The main character was based on a real person, Seymour “Swede” Masin, a Jewish athlete of admired repute. I’m not a sports person and had no previous knowledge of Masin, though I feel I’ve met him (in a way) after having spent 432 pages getting to know “Swede” Levov, protagonist. Imagine a good Jewish boy that grew up to be a stand-up, attractive adult. Everyone likes him. He marries a former beauty queen and they have a beautiful baby girl. It all starts out to be a picturesque vision of the quintessential American dream, set in New Jersey.

This novel is on the Goodreads most difficult novels list, and here’s why I think that is: Everything goes horrendously wrong. This good guy, who never hurt anyone in his life and wouldn’t bear to even risk insulting anyone has his internal fortitude dashed to pieces in a hail of discontent. His daughter, Merry, becomes a radical political activist adept at setting off bombs. There is intentional death that occurs by her hand and no substantial explanation for what caused her to tip. I finished my first reading thinking there was an unnamed disease present whose side-effects were anger, confusion, and despair. (Fittingly, the protagonist dies of prostate cancer, so lets enjoy the social commentary there. Did he die of cancer, or was he susceptible to cancer because he was already so weakened by what his life had become?)

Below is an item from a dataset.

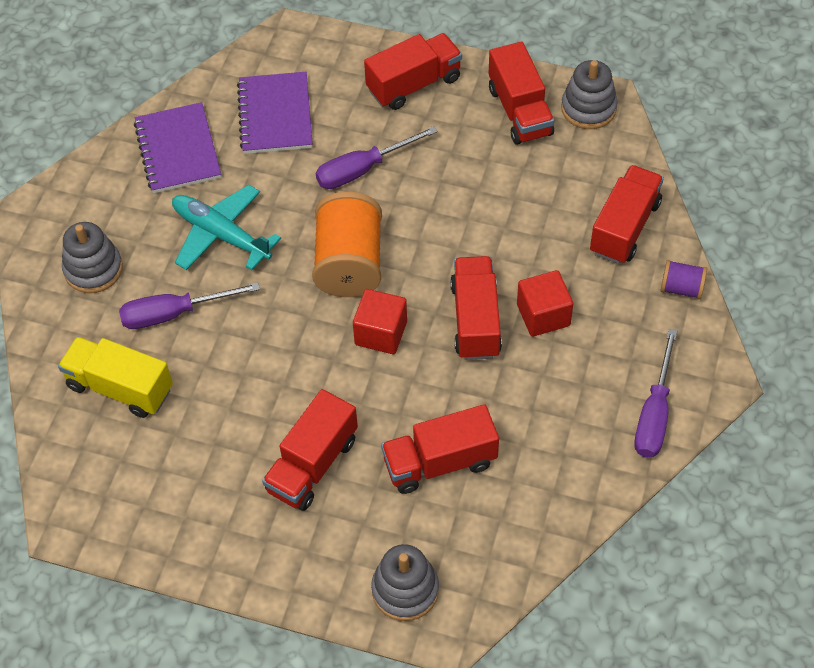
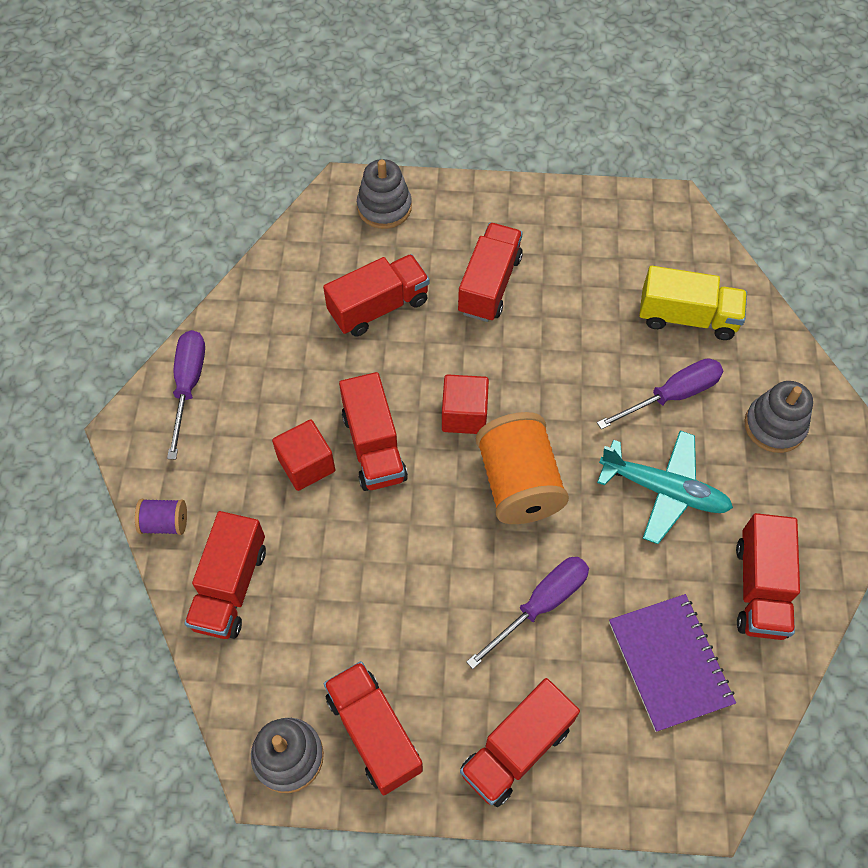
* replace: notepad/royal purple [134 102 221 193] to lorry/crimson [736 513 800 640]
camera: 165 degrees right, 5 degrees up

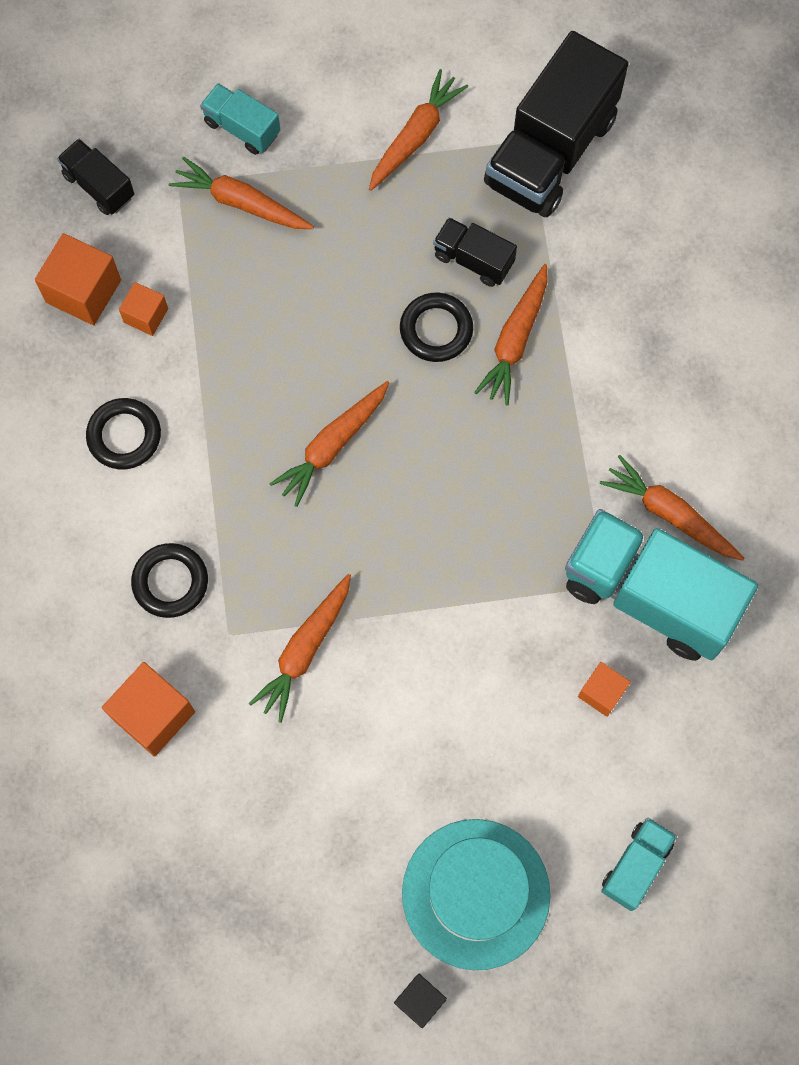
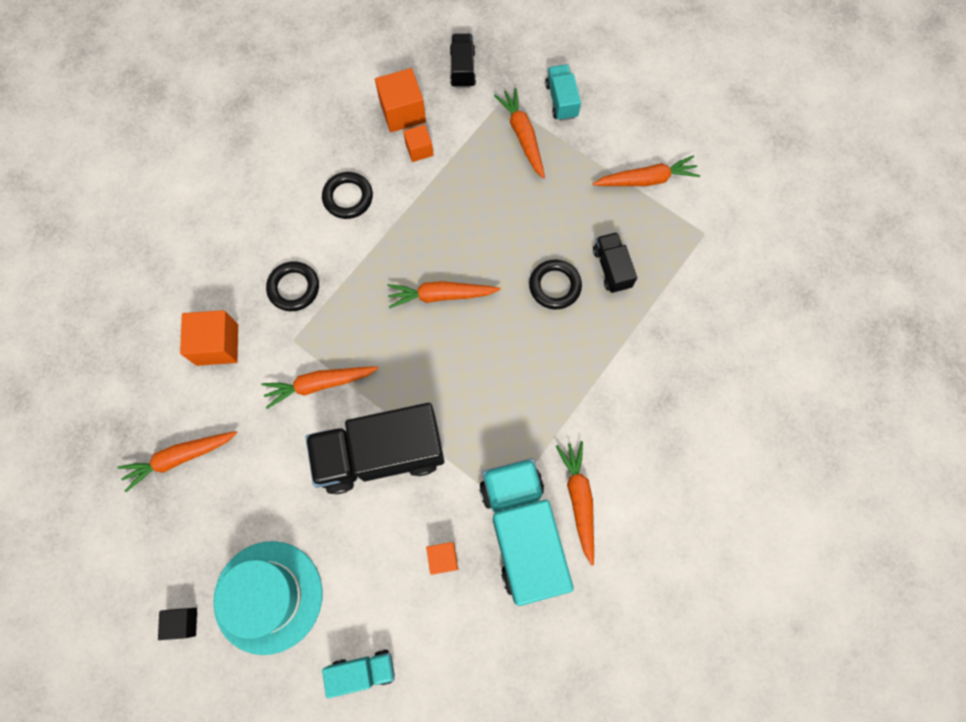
* move: lorry/jet-black [484 31 628 217] to [305 403 444 494]
* move: root vegetable/bright orange [474 264 548 405] to [118 431 237 492]
camera: 45 degrees right, 0 degrees up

The fiction in this novel didn’t seem like fiction, leaving me with a sense that the possibility of a perfect life is remote. If this guy can have his world pulled out from under him, then what hope is there for the rest of us?

Most of American Pastoral is the inner dialogue of the Swede, though there is a definite plot which drives this character along to his ultimate demise. The novel touches on the intricacies of the Levov’s relationship with his daughter, his wife, his brother, his community, and himself. If you like to listen, the audio version narrated by Ron Silver is absolutely exceptional. Silver won an Audie Award for Best Solo by a Male for his work in the 1998 release.

American Pastoral is on my favorite novels list. I liked that despite the seeming flawlessness of the characters’ younger lives, the author shows us how the white on their proverbial picket fence is simply an outer shell of paint. Beneath the veneer of whom they seem to be are real problems, motives, challenges, and depth. Perhaps I side with Merry insofar as I felt gratified by all the knots and dings these people carried under the surface.

I enjoyed the complexity of this novel. Even if you remove the trigger to the Swede’s downfall and omit the part of the story which is Merry’s terrorist acts, there still remains a realistic characterization of how we deal with the other people in our lives. What is it to be a parent? A husband? (And for some of us, a Jew?) How far can we expect our individual influence to reach as members of a family or community? Can we prevent chaos from seeping into our lives, or is entropy unavoidable?

If you have a penchant for unanswerable questions and family dysfunction with a touch of nihilism, then this book might interest you as well. Those triggered by intense family trauma should probably avoid it. Nevertheless I thought it was an excellent book that set a new bar on what I like to see in well developed characters struggling through an impossible situation.